Depuis 2023, la Guinée s’impose comme le premier exportateur mondial de bauxite, un minerai indispensable à la production d’aluminium. Cette position stratégique place le pays au centre des équilibres du marché mondial, largement influencé par les volumes issus de ses exploitations minières.
Dans ce contexte, les autorités guinéennes envisagent d’introduire, d’ici avril prochain, des restrictions sur les exportations de bauxite. Confirmée le 18 mars par le ministre des Mines, Bouna Sylla, cette mesure vise à limiter les volumes expédiés afin de soutenir des prix internationaux en recul ces derniers mois.
Une stratégie pour enrayer la chute des prix
Premier fournisseur mondial, représentant près de 40 % de l’offre globale, la Guinée entend utiliser son poids pour infléchir la tendance baissière du marché. Les prix de la bauxite ont en effet reculé d’environ 50 % depuis janvier 2025, dans un contexte d’offre excédentaire, notamment en Chine, selon les données de Fastmarkets.
À cette pression s’ajoute une hausse des coûts logistiques liée aux tensions au Moyen-Orient, qui pèse à la fois sur les marges des compagnies minières et sur les recettes publiques. Face à ces défis, le gouvernement a demandé aux opérateurs de soumettre des plans de production sur trois ans, actuellement à l’étude, afin de définir les modalités des restrictions à venir.

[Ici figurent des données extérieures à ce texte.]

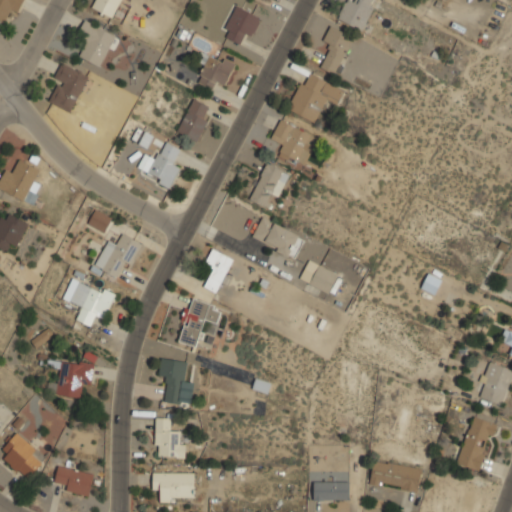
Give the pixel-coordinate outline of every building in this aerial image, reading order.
[(23,0),(0,0),(0,20),(2,22),(7,11),(16,15),(23,0)] [(95,0),(91,8),(111,19),(121,0),(95,0)] [(346,0),(339,20),(364,30),(376,0),(346,0)] [(222,36),(239,44),(244,33),(253,38),(262,17),(236,5),(222,36)] [(115,32),(84,21),(80,30),(87,33),(78,57),(102,66),(115,32)] [(335,74),(354,36),(331,25),(321,43),(330,47),(320,67),(335,74)] [(235,62),(206,52),(196,83),(213,88),(215,81),(228,85),(235,62)] [(70,112),(89,75),(62,62),(53,79),(61,84),(51,103),(70,112)] [(317,122),(325,102),(337,107),(345,87),(305,70),(288,110),(317,122)] [(215,108),(194,97),(176,131),(197,142),(215,108)] [(280,118),(271,138),(281,143),(276,154),(304,167),(318,136),(280,118)] [(171,188),(181,167),(173,163),(180,148),(163,140),(155,159),(144,154),(136,171),(171,188)] [(0,189),(33,205),(38,193),(30,189),(40,169),(21,160),(16,171),(6,167),(0,179),(0,189)] [(289,172),(265,161),(248,199),(272,210),(289,172)] [(9,244),(17,248),(28,221),(2,209),(0,213),(0,249),(6,252),(9,244)] [(111,217),(94,209),(87,224),(105,232),(111,217)] [(305,237),(262,216),(251,238),(295,259),(305,237)] [(109,239),(94,266),(115,277),(120,269),(126,273),(142,244),(124,233),(118,244),(109,239)] [(205,264),(213,268),(204,287),(217,293),(233,258),(212,248),(205,264)] [(328,294),(339,275),(320,264),(309,283),(328,294)] [(421,288),(434,295),(443,280),(429,272),(421,288)] [(108,313),(115,294),(76,278),(66,302),(81,308),(75,320),(91,326),(98,309),(108,313)] [(218,324),(223,307),(190,298),(178,342),(197,347),(204,321),(218,324)] [(511,355),(511,318),(501,340),(511,345),(508,353),(511,355)] [(31,339),(36,347),(54,336),(48,328),(31,339)] [(165,401),(193,405),(196,383),(190,382),(193,362),(161,357),(158,378),(168,380),(165,401)] [(49,392),(80,398),(82,387),(89,388),(94,365),(62,359),(57,384),(51,383),(49,392)] [(503,405),(511,375),(511,368),(488,361),(477,397),(503,405)] [(482,471),(496,422),(471,415),(457,464),(482,471)] [(180,417),(155,417),(155,457),(180,457),(180,417)] [(32,455),(38,448),(17,431),(0,451),(0,453),(29,478),(42,463),(32,455)] [(373,459),(370,485),(418,492),(422,466),(373,459)] [(94,473),(57,465),(53,488),(89,495),(94,473)] [(194,472),(152,472),(152,491),(161,491),(161,501),(194,501),(194,472)] [(314,500),(349,500),(349,481),(314,481),(314,500)]
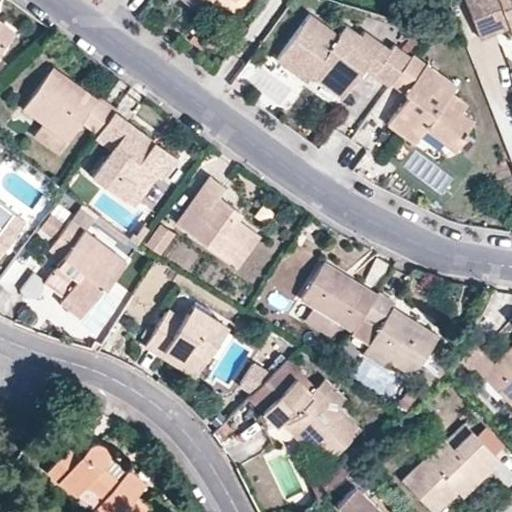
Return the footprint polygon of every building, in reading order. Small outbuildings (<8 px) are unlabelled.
[(511,0),(465,0),(480,38),(510,26),(511,31),(511,0)] [(401,49),(394,44),(391,50),(364,31),(361,36),(345,24),(338,34),(309,13),(276,58),(307,81),(312,74),(342,97),(365,68),(390,86),(392,83),(411,57),(401,49)] [(0,49),(13,31),(0,20),(0,49)] [(204,44),(194,35),(190,40),(200,49),(204,44)] [(413,54),(421,43),(411,35),(401,49),(411,57),(413,54)] [(468,104),(452,92),(457,86),(413,54),(411,57),(392,83),(408,95),(388,124),(414,143),(427,126),(458,149),(470,134),(466,131),(474,121),(462,113),(468,104)] [(97,99),(52,66),(49,71),(94,104),(97,99)] [(114,111),(97,99),(94,104),(49,71),(22,108),(42,122),(34,135),(59,153),(81,121),(98,133),(114,111)] [(175,156),(114,111),(98,133),(95,137),(110,148),(90,175),(134,206),(156,175),(159,177),(175,156)] [(253,231),(236,218),(225,211),(230,205),(216,195),(224,186),(210,176),(177,222),(231,261),(253,231)] [(6,221),(13,211),(0,201),(0,255),(19,230),(6,221)] [(51,236),(70,211),(58,202),(39,227),(51,236)] [(236,218),(240,212),(230,205),(225,211),(236,218)] [(86,231),(95,219),(80,207),(71,219),(86,231)] [(19,230),(26,221),(13,211),(6,221),(19,230)] [(130,238),(98,214),(95,219),(127,243),(130,238)] [(105,288),(126,261),(86,231),(71,219),(49,248),(61,258),(44,281),(63,296),(59,301),(80,317),(103,286),(105,288)] [(160,252),(173,233),(160,224),(147,244),(160,252)] [(138,244),(148,228),(144,225),(137,236),(134,233),(130,238),(138,244)] [(236,265),(258,234),(253,231),(231,261),(236,265)] [(380,288),(393,267),(376,256),(365,280),(380,288)] [(353,331),(377,293),(361,283),(358,288),(340,277),(343,272),(323,260),(299,298),(314,306),(305,320),(329,334),(337,321),(353,331)] [(361,283),(343,272),(340,277),(358,288),(361,283)] [(438,336),(391,306),(394,302),(378,291),(377,293),(353,331),(351,334),(368,344),(390,357),(415,373),(438,336)] [(198,371),(227,326),(211,315),(213,311),(194,299),(183,318),(167,308),(144,345),(160,355),(164,349),(198,371)] [(486,349),(474,336),(465,353),(474,362),(486,349)] [(511,340),(495,358),(486,349),(474,362),(511,400),(511,340)] [(98,350),(102,345),(95,341),(91,348),(98,350)] [(390,357),(368,344),(363,352),(384,366),(390,357)] [(198,371),(164,349),(160,355),(195,376),(198,371)] [(407,410),(442,374),(447,364),(437,355),(398,404),(407,410)] [(362,426),(341,405),(346,399),(324,377),(315,387),(310,392),(295,377),(300,372),(287,358),(270,374),(250,395),(248,397),(277,424),(280,421),(303,443),(307,440),(328,461),(362,426)] [(250,395),(270,374),(253,363),(239,384),(250,395)] [(315,387),(300,372),(295,377),(310,392),(315,387)] [(244,442),(265,430),(257,417),(236,430),(244,442)] [(219,442),(232,429),(224,421),(212,432),(219,442)] [(470,492),(503,459),(498,454),(479,435),(467,423),(449,441),(447,438),(405,480),(436,511),(438,511),(460,490),(464,486),(470,492)] [(505,447),(486,428),(479,435),(498,454),(505,447)] [(138,494),(147,484),(107,453),(107,449),(103,445),(99,443),(94,443),(90,445),(80,457),(67,446),(48,470),(97,511),(118,511),(120,510),(121,511),(148,511),(153,506),(138,494)] [(318,499),(346,470),(337,461),(322,469),(309,481),(318,499)] [(388,511),(356,479),(336,499),(349,511),(388,511)] [(470,492),(464,486),(460,490),(466,496),(470,492)]
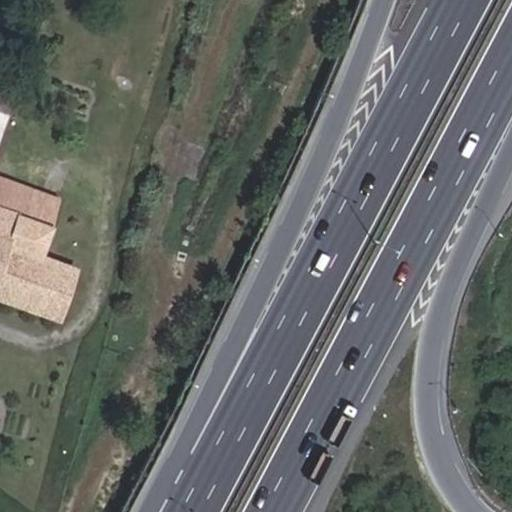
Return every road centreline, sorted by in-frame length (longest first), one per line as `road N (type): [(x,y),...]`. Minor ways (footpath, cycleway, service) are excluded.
road 1 (motorway): [(461,0),(215,465)]
road 2 (motorway): [(386,0),(211,394),(215,465)]
road 3 (motorway): [(285,511),(511,82)]
road 4 (motorway): [(482,511),(437,443),(435,387),(440,338),(511,165)]
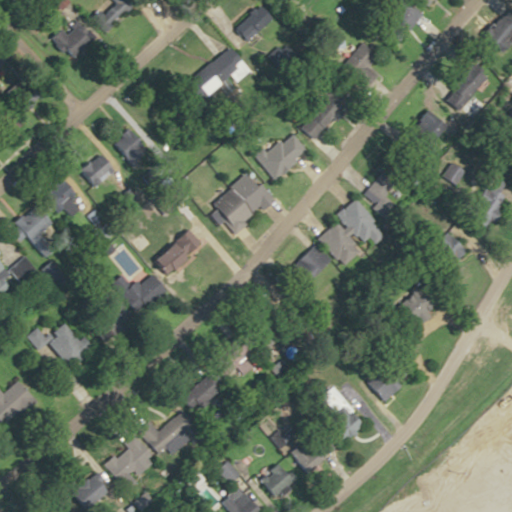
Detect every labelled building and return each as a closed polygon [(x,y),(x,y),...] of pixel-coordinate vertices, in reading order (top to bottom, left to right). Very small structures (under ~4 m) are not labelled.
[(121,8),(112,0),(105,0),(86,18),(98,30),(121,8)] [(430,0),(413,0),(424,8),(430,0)] [(379,26),(394,41),(418,16),(403,2),(379,26)] [(268,20),(255,4),(227,27),(240,42),(268,20)] [(58,33),(53,28),(43,38),(63,59),(86,36),(70,21),(58,33)] [(374,57),(358,44),(339,65),(364,87),(374,76),(364,68),(374,57)] [(246,70),(222,45),(180,85),(197,103),(216,85),(223,92),(246,70)] [(481,74),(461,62),(440,97),(461,109),(481,74)] [(337,112),(327,97),(308,108),(318,124),(337,112)] [(398,137),(417,154),(441,128),(423,110),(398,137)] [(0,126),(4,131),(11,124),(0,112),(0,126)] [(137,144),(121,128),(105,144),(121,160),(137,144)] [(269,180),(304,152),(286,130),(252,158),(269,180)] [(74,167),(86,186),(108,173),(96,154),(74,167)] [(230,232),(269,201),(247,172),(207,202),(230,232)] [(362,191),(385,211),(402,191),(379,172),(362,191)] [(482,229),(499,196),(495,194),(501,182),(483,173),(460,217),(482,229)] [(70,214),(64,185),(38,190),(43,213),(61,209),(62,216),(70,214)] [(330,215),(334,220),(313,237),(337,266),(357,249),(354,245),(375,228),(351,199),(330,215)] [(13,244),(20,238),(23,243),(45,224),(30,206),(1,230),(13,244)] [(198,245),(184,228),(148,259),(161,275),(198,245)] [(458,249),(440,231),(418,254),(437,272),(458,249)] [(327,260),(311,244),(281,273),(297,289),(327,260)] [(0,290),(12,280),(17,286),(34,273),(20,256),(1,271),(0,270),(0,290)] [(84,302),(111,326),(124,312),(98,287),(84,302)] [(428,305),(412,287),(388,308),(404,327),(428,305)] [(43,343),(64,368),(86,349),(61,320),(41,337),(33,327),(22,336),(34,351),(43,343)] [(222,379),(228,373),(234,380),(248,366),(242,360),(248,354),(236,341),(220,357),(215,353),(205,362),(222,379)] [(361,385),(379,401),(403,375),(385,359),(361,385)] [(220,385),(207,370),(183,391),(196,406),(220,385)] [(0,422),(30,403),(15,381),(0,390),(0,422)] [(322,424),(336,441),(357,425),(328,387),(311,400),(327,420),(322,424)] [(187,437),(169,417),(153,431),(143,419),(132,429),(154,454),(161,448),(167,455),(187,437)] [(303,474),(330,447),(313,430),(286,456),(303,474)] [(127,475),(147,456),(127,434),(118,443),(122,447),(100,467),(121,490),(131,480),(127,475)] [(213,467),(222,483),(233,476),(224,461),(213,467)] [(270,498),(290,478),(274,461),(253,481),(270,498)] [(65,497),(80,511),(104,488),(88,473),(65,497)] [(256,511),(257,511),(233,485),(214,503),(222,511),(256,511)] [(42,511),(67,511),(56,500),(42,511)]
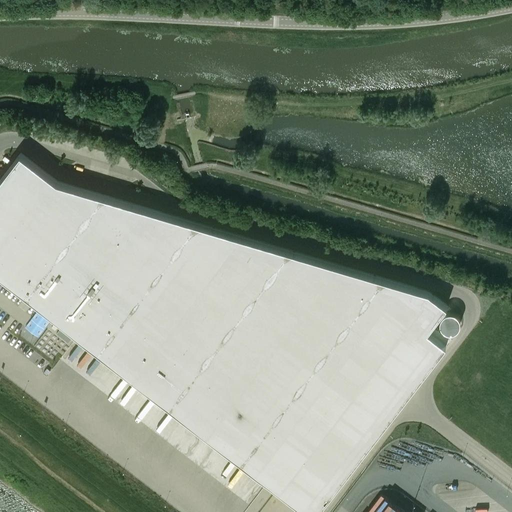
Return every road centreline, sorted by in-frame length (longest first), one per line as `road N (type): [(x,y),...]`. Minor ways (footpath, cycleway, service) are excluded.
road 1 (unclassified): [(0,16),(391,23),(511,6)]
road 2 (track): [(213,511),(0,346)]
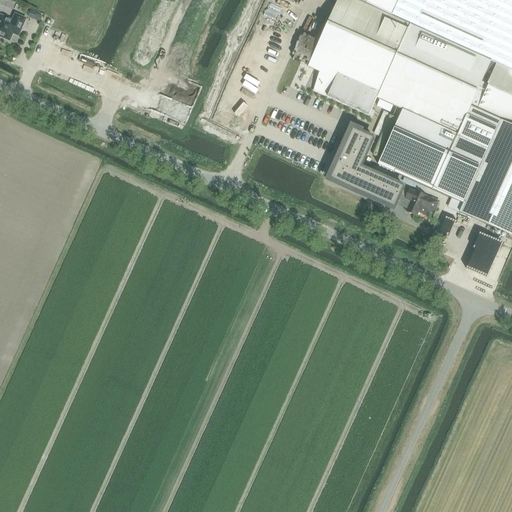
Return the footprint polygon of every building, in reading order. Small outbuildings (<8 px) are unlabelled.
[(338,0),(308,67),(313,70),(335,79),(376,98),(378,98),(410,26),(412,27),(413,25),(355,0),(338,0)] [(355,0),(413,25),(424,0),(355,0)] [(511,0),(424,0),(413,25),(412,27),(491,63),(511,72),(511,0)] [(37,12),(32,10),(29,17),(40,22),(42,16),(36,14),(37,12)] [(0,36),(9,41),(12,33),(18,36),(25,19),(15,15),(12,21),(0,16),(0,36)] [(380,99),(377,107),(389,113),(390,113),(393,105),(403,110),(458,135),(471,107),(511,125),(511,72),(491,63),(412,27),(410,26),(378,98),(380,99)] [(335,79),(327,97),(368,116),(371,109),(376,98),(335,79)] [(458,135),(432,190),(452,199),(463,204),(459,213),(511,236),(511,125),(471,107),(458,135)] [(403,110),(378,165),(432,190),(458,135),(403,110)] [(353,129),(331,179),(394,207),(395,204),(399,196),(403,188),(403,187),(360,167),(373,138),(361,133),(353,129)] [(403,188),(399,196),(406,199),(409,191),(403,188)] [(406,199),(405,200),(408,201),(408,200),(411,202),(407,210),(406,212),(416,216),(417,213),(431,219),(439,202),(415,192),(410,190),(409,191),(406,199)]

Selon Bouna Sylla, ces mesures pourraient entrer en vigueur d’ici la fin du mois ou début avril et concerner l’ensemble des entreprises du secteur. L’objectif affiché est double : accroître les revenus de l’État tout en garantissant la viabilité des opérations minières.
Un modèle inspiré du précédent congolais ?
Cette initiative suscite déjà des comparaisons avec la stratégie adoptée par la République démocratique du Congo sur le cobalt. Face à une offre excédentaire, le pays avait instauré en février 2025 un embargo sur les exportations, avant de passer à un système de quotas, contribuant à un rebond significatif des prix.
Des similitudes existent entre les deux cas, notamment une forte dépendance à la demande chinoise et la présence d’opérateurs chinois majeurs comme China Hongqiao Group ou Aluminum Corporation of China. Toutefois, les autorités guinéennes précisent qu’il ne s’agirait pas d’un système de quotas strict, mais plutôt d’une réduction contrôlée des volumes exportés.
L’efficacité de cette stratégie reste à confirmer. Certains analystes estiment qu’une baisse des exportations à environ 150 millions de tonnes par an pourrait soutenir les prix, contre 183 millions de tonnes exportées en 2025. Néanmoins, des pays concurrents comme l’Australie ou le Brésil pourraient compenser ce recul, limitant ainsi l’impact de la mesure.
Pour rappel, la bauxite demeure un pilier de l’économie guinéenne. Elle représentait en 2022 près de 44 % des recettes d’exportation du secteur extractif, qui contribue lui-même à environ 20 % du PIB national.